**DOCUMENT EXCERPT**.
A range of other companies is seriously exploring the potential for incorporating this natural organic fibre into their products for environmental reasons.
Unlike synthetics, hemp fibre is renewable and will eventually breakdown.
More importantly though, it has a number of attractive characteristics including being the longest and strongest natural fibre known to man.
Growing the crop is analogous to growing forage sorghum, requiring the same equipment and seedbed preparation.
Industrial hemp is grown a high plant densities to ensure long straight stems and with good crop establishment, does not require herbicides or insecticides.
Reports from hemp growing regions around the world suggest that a crop of hemp reconditions the soil, suppresses weeds and even boosts the yield of successive wheat crops.
There is also the likely benefit of providing a break in the build up of various insects when rotated with cotton.
There is a range of harvesting options available, which depend on where the fibre is to be sent to and used for, and how much value-adding is feasible on-farm.
While there is a growing demand for industrial hemp fibre world wide and it is relatively easy to grow, it should be noted that this crop is still in its trial phase in Australia, and is not yet part of a commercial production system.
The current state of play
Today every State in Australia has legislation in place that allows for industrial hemp trials under licence.

**PROBLEM SET**.
[1] Can you repeat the industrial hemp passage from "Reports from hemp" up to and including "is feasible on-farm.", switching "cotton" to "canola"?
[2] Could you continue the industrial hemp passage, picking up after its final sentence?

(Extracted records)
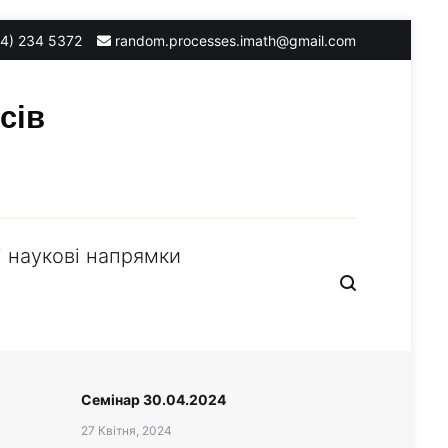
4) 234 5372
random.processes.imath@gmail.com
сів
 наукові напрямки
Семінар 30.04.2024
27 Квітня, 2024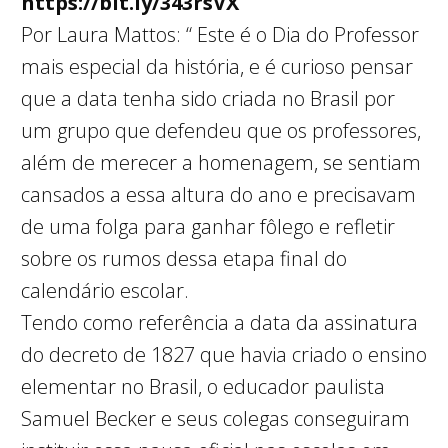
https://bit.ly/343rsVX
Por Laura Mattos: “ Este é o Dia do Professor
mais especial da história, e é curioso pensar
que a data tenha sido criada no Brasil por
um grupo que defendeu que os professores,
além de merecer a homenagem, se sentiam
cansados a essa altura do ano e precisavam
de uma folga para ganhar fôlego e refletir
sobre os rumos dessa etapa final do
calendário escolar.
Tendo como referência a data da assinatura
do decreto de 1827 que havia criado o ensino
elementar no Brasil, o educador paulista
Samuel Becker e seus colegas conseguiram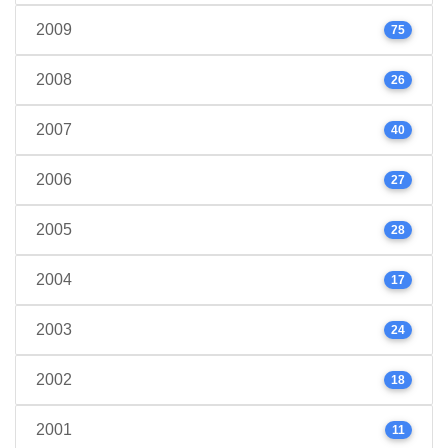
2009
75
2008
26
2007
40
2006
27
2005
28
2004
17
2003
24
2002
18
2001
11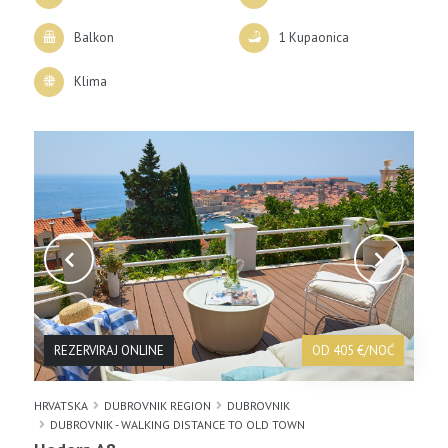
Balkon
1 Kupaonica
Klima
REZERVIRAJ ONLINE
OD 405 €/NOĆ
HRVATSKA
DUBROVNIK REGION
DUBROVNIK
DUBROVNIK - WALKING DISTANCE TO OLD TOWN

...

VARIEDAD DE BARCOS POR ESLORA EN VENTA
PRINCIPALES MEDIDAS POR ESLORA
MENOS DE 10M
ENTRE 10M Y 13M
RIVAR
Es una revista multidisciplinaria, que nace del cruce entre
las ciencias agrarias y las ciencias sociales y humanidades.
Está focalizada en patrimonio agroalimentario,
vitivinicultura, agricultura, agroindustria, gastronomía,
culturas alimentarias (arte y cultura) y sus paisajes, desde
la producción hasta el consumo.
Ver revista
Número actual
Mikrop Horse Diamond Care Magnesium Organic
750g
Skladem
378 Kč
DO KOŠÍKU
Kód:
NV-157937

* * *

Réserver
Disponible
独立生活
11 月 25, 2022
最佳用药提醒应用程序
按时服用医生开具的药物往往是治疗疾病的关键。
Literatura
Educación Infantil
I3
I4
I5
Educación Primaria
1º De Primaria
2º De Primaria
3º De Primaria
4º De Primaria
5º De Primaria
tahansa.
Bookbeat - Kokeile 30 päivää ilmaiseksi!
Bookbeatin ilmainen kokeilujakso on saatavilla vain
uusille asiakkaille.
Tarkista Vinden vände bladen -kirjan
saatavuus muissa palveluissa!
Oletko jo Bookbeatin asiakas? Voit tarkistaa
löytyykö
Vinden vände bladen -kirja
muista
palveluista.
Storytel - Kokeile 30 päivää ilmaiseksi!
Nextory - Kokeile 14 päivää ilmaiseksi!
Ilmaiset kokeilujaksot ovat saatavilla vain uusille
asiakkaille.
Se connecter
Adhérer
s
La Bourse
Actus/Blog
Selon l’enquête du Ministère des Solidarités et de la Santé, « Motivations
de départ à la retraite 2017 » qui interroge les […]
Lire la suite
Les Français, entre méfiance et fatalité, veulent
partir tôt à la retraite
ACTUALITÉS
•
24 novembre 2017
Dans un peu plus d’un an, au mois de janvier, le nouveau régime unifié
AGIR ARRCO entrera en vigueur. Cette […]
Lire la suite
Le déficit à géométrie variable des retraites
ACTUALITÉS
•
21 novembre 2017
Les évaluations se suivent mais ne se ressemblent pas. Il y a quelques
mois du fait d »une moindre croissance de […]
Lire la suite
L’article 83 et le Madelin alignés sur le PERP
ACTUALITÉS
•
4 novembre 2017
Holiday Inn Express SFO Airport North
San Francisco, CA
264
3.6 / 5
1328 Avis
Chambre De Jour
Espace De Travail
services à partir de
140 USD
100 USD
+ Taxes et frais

**RESPONSES TO THE TASKS**.
[1]
Reports from hemp growing regions around the world suggest that a crop of hemp reconditions the soil, suppresses weeds and even boosts the yield of successive wheat crops.
There is also the likely benefit of providing a break in the build up of various insects when rotated with canola.
There is a range of harvesting options available, which depend on where the fibre is to be sent to and used for, and how much value-adding is feasible on-farm.

[2]
Victoria has just introduced legislation permitting commercial production of the crop, but has yet to streamline the transportation of raw material from farm to end-user.
Queensland has the most realistic legislation in place for trialling industrial hemp that takes into account the need to transport material off the farm.
Australian Hemp Resource and Manufacture has commenced a tropical/sub-tropical industrial hemp breeding program and have already found cultivars that are expected to double the yields of currently available European varieties.
For more information on this industry, its agronomic requirements and markets, contact Australian Hemp Resource and Manufacture.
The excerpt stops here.